Above is a picture of John Lettiere, whose passing I wrote about in the previous post on this site.

It makes me smile, mainly because of the intent look on John’s face — which usually meant he was about to say something outrageous or funny or wise, and often all three at once.

To a friend from the old Dylan newsgroup where I first encountered John I wrote:

John was a quintessentially American type — a gentleman and a scholar
who looked and behaved and talked like a common longshoreman.  No other
nation on earth could have produced a man like him — a kind of
Whitmanesque ideal.

John was laid to rest earlier today.  Peter Stone Brown read some words over him and sang “I Shall Be Released”.  In life, John would have said, “Fuck that shit,” but I suspect he would have been touched as well.

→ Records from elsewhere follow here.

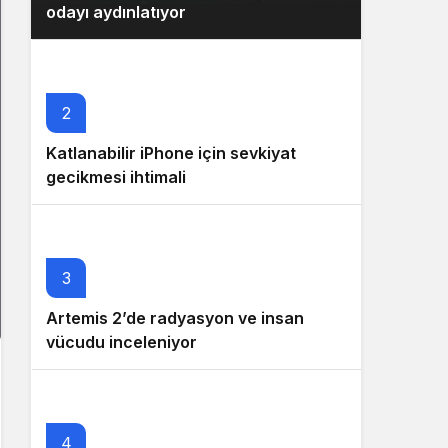
odayı aydınlatıyor
2
Katlanabilir iPhone için sevkiyat
gecikmesi ihtimali
3
Artemis 2’de radyasyon ve insan
vücudu inceleniyor
4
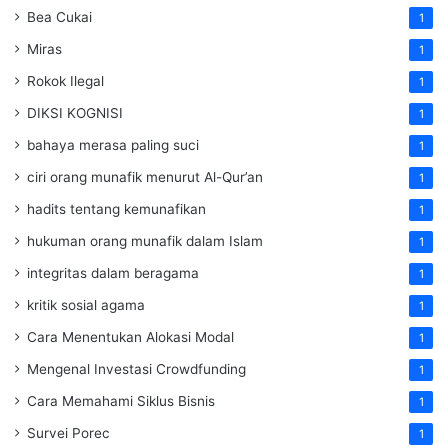
Bea Cukai
1
Miras
1
Rokok Ilegal
1
DIKSI KOGNISI
1
bahaya merasa paling suci
1
ciri orang munafik menurut Al-Qur’an
1
hadits tentang kemunafikan
1
hukuman orang munafik dalam Islam
1
integritas dalam beragama
1
kritik sosial agama
1
Cara Menentukan Alokasi Modal
1
Mengenal Investasi Crowdfunding
1
Cara Memahami Siklus Bisnis
1
Survei Porec
1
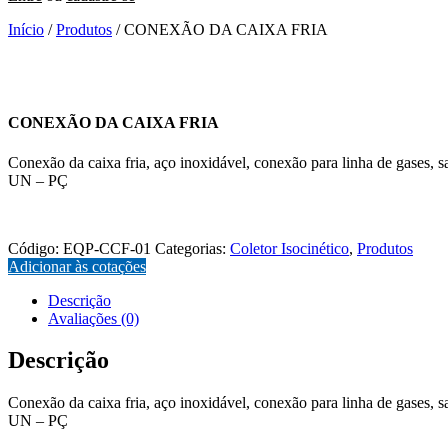
Início
/
Produtos
/ CONEXÃO DA CAIXA FRIA
CONEXÃO DA CAIXA FRIA
Conexão da caixa fria, aço inoxidável, conexão para linha de gases, s
UN – PÇ
EQP-CCF-01
Código:
EQP-CCF-01
Categorias:
Coletor Isocinético
,
Produtos
Adicionar às cotações
Descrição
Avaliações (0)
Descrição
Conexão da caixa fria, aço inoxidável, conexão para linha de gases, s
UN – PÇ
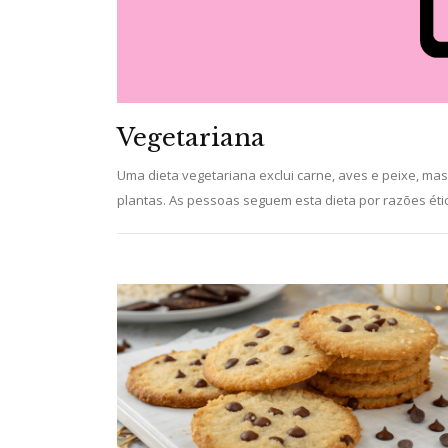
Vegetariana
Uma dieta vegetariana exclui carne, aves e peixe, mas
plantas. As pessoas seguem esta dieta por razões ét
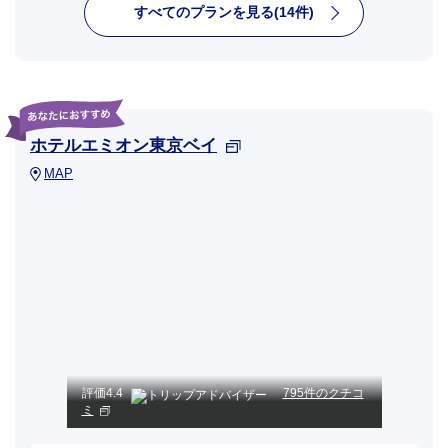
すべてのプランを見る(14件)
ホテルエミオン東京ベイ
MAP
評価
4.4
795件のクチコ
ミ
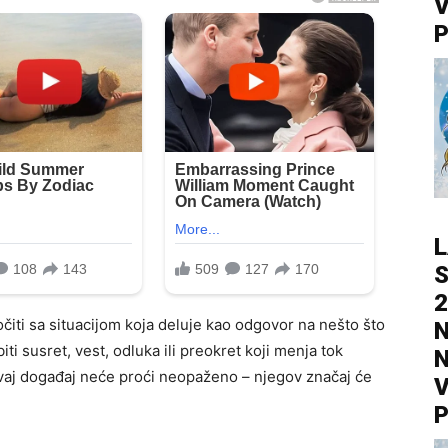
V
P
L
S
2
ti sa situacijom koja deluje kao odgovor na nešto što
N
iti susret, vest, odluka ili preokret koji menja tok
N
ovaj događaj neće proći neopaženo – njegov značaj će
V
P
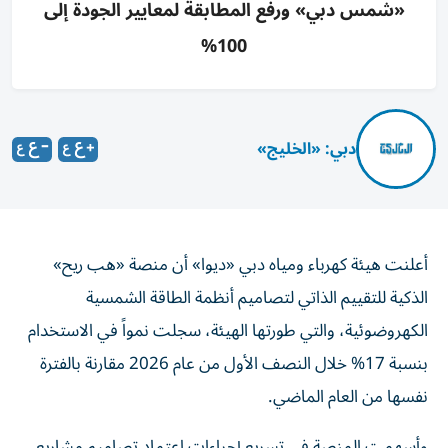
«شمس دبي» ورفع المطابقة لمعايير الجودة إلى
100%
دبي: «الخليج»
أعلنت هيئة كهرباء ومياه دبي «ديوا» أن منصة «هب ريح»
الذكية للتقييم الذاتي لتصاميم أنظمة الطاقة الشمسية
الكهروضوئية، والتي طورتها الهيئة، سجلت نمواً في الاستخدام
بنسبة 17% خلال النصف الأول من عام 2026 مقارنة بالفترة
نفسها من العام الماضي.
وأسهمت المنصة في تسريع إجراءات اعتماد تصاميم مشاريع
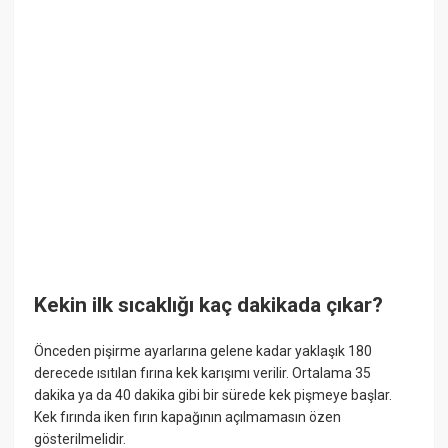
Kekin ilk sıcaklığı kaç dakikada çıkar?
Önceden pişirme ayarlarına gelene kadar yaklaşık 180
derecede ısıtılan fırına kek karışımı verilir. Ortalama 35
dakika ya da 40 dakika gibi bir sürede kek pişmeye başlar.
Kek fırında iken fırın kapağının açılmamasın özen
gösterilmelidir.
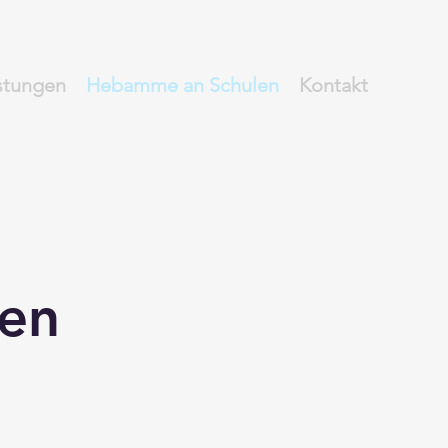
stungen
Hebamme an Schulen
Kontakt
en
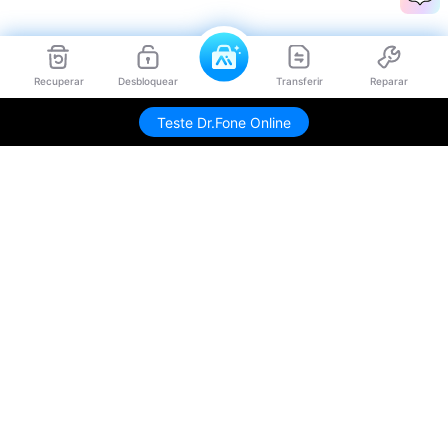
Recuperar
Desbloquear
Transferir
Reparar
Teste Dr.Fone Online
Produtos Maravilhosos
Wondershare
Explore IA
Centro de Ajuda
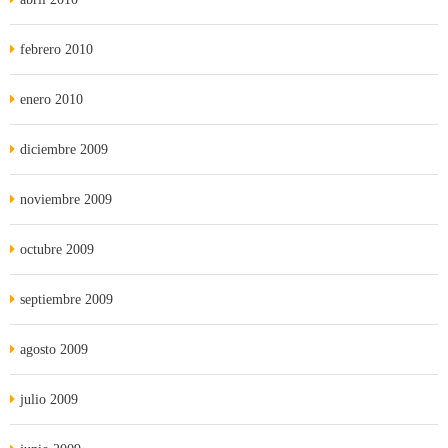
febrero 2010
enero 2010
diciembre 2009
noviembre 2009
octubre 2009
septiembre 2009
agosto 2009
julio 2009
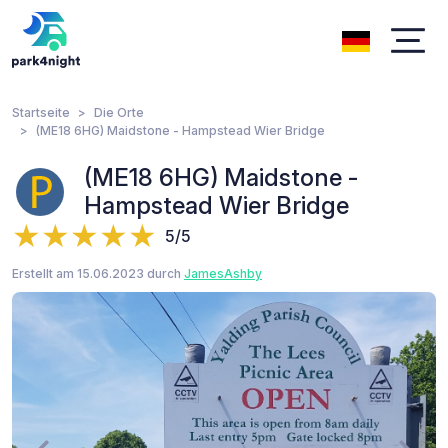
Startseite
Die Orte
(ME18 6HG) Maidstone - Hampstead Wier Bridge
(ME18 6HG) Maidstone -
Hampstead Wier Bridge
5/5
Erstellt am 15.06.2023 durch
JamesAshby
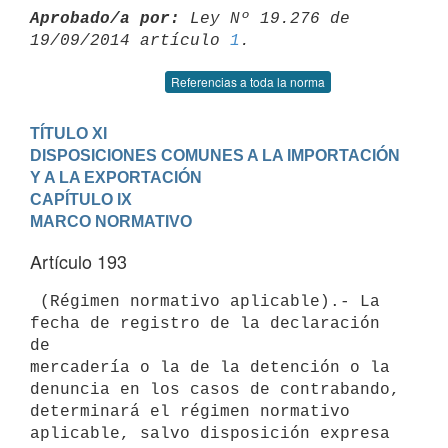
Aprobado/a por:
 Ley Nº 19.276 de 
19/09/2014 artículo 
1
Referencias a toda la norma
TÍTULO XI

DISPOSICIONES COMUNES A LA IMPORTACIÓN 
Y A LA EXPORTACIÓN
CAPÍTULO IX

MARCO NORMATIVO
Artículo 193
 (Régimen normativo aplicable).- La 
fecha de registro de la declaración 
de

mercadería o la de la detención o la 
denuncia en los casos de contrabando,

determinará el régimen normativo 
aplicable, salvo disposición expresa 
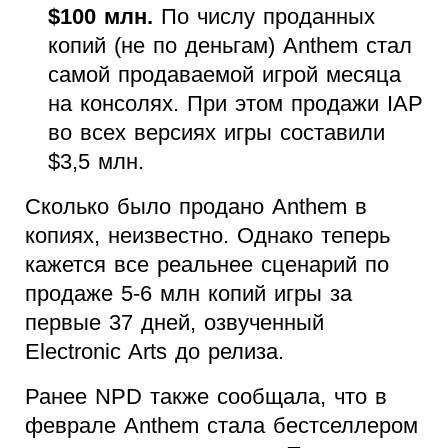
$100 млн.
По числу проданных
копий (не по деньгам) Anthem стал
самой продаваемой игрой месяца
на консолях. При этом продажи IAP
во всех версиях игры составили
$3,5 млн.
Сколько было продано Anthem в
копиях, неизвестно. Однако теперь
кажется все реальнее сценарий по
продаже 5-6 млн копий игры за
первые 37 дней, озвученный
Electronic Arts до релиза.
Ранее NPD также сообщала, что в
феврале Anthem стала бестселлером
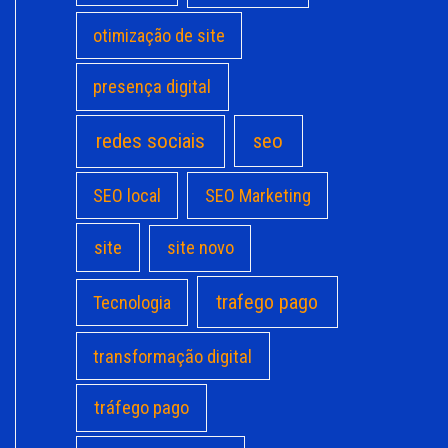
otimização de site
presença digital
redes sociais
seo
SEO local
SEO Marketing
site
site novo
trafego pago
Tecnologia
transformação digital
tráfego pago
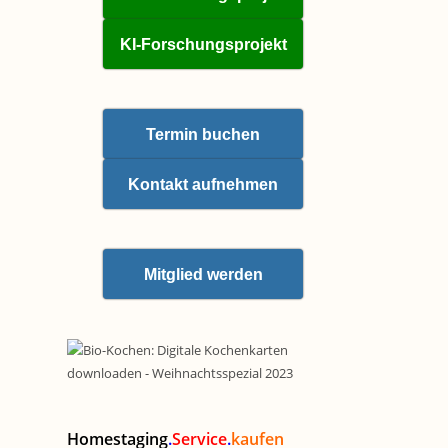
KI-Forschungsprojekt
Termin buchen
Kontakt aufnehmen
Mitglied werden
Homestaging
.
Service
.
kaufen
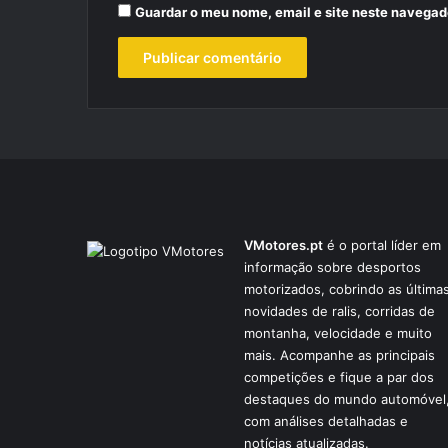
Guardar o meu nome, email e site neste navegad
VMotores.pt
é o portal líder em
informação sobre desportos
motorizados, cobrindo as última
novidades de ralis, corridas de
montanha, velocidade e muito
mais. Acompanhe as principais
competições e fique a par dos
destaques do mundo automóvel
com análises detalhadas e
notícias atualizadas.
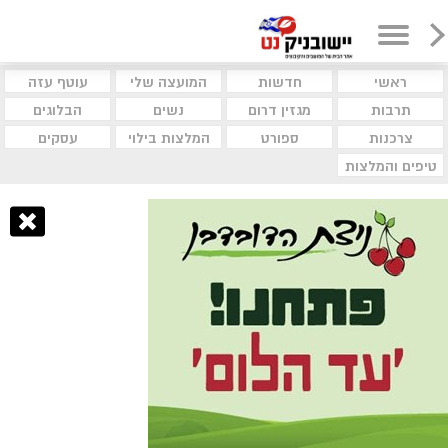
ראשי
חדשות
המועצה שלי
עוטף עזה
תרבות
מגזין דרום
נשים
הבלוגים
צרכנות
ספורט
המלצות בילוי
עסקים
טיפים והמלצות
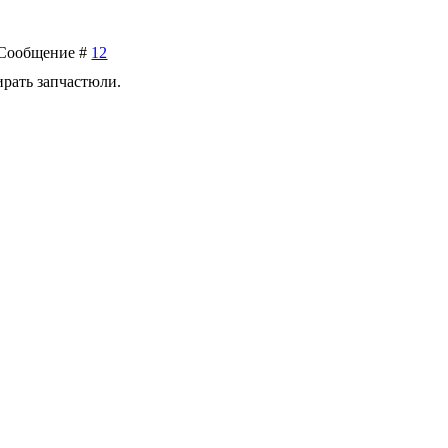
| Сообщение #
12
ирать запчастюли.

John was a big Dylan fan but he hated Dylan’s Christmas album and thought that those of us who loved it had taken leave of our senses.  It occurs to me that I’m never going to be able to listen to it again without hearing John’s voice in the back of my mind — “You’ve gotta fucking be kidding me!”  That will be part of Christmas for me, too.


  1. Lloyd:
    Thanks for the picture. Pure John L.
    The memorial, a true celebration of John's life, was no cookie cutter deal. Peter read both your original blog and his own original tribute—UNEDITED AND UNCENSORED!!! 😉 John's oldest nephew Anthony delivered a tribute which highlighted John's passion for life. Peter returned to sing a very poignant “I Shall Be Released”.
    I have to say the service was unique and truly an honest portrait of a very unique and honest individual.
    My main thought driving from Long Island to Westchester yesterday was that John was one of those few people you meet in life who is impossible to think of in the past tense. I could hear his voice throughout the entire day.
    FUCK, John, we'll never see another like ye.
    Rest in peace, old friend.
    Paul Pearson

  2. Paul, thanks so much for this report of John's memorial service. I wish I could have been there, and I'm glad you were, since I feel you were sort of representing those of us in the old New York gang who couldn't be. The world is certainly a lot less interesting without John in it.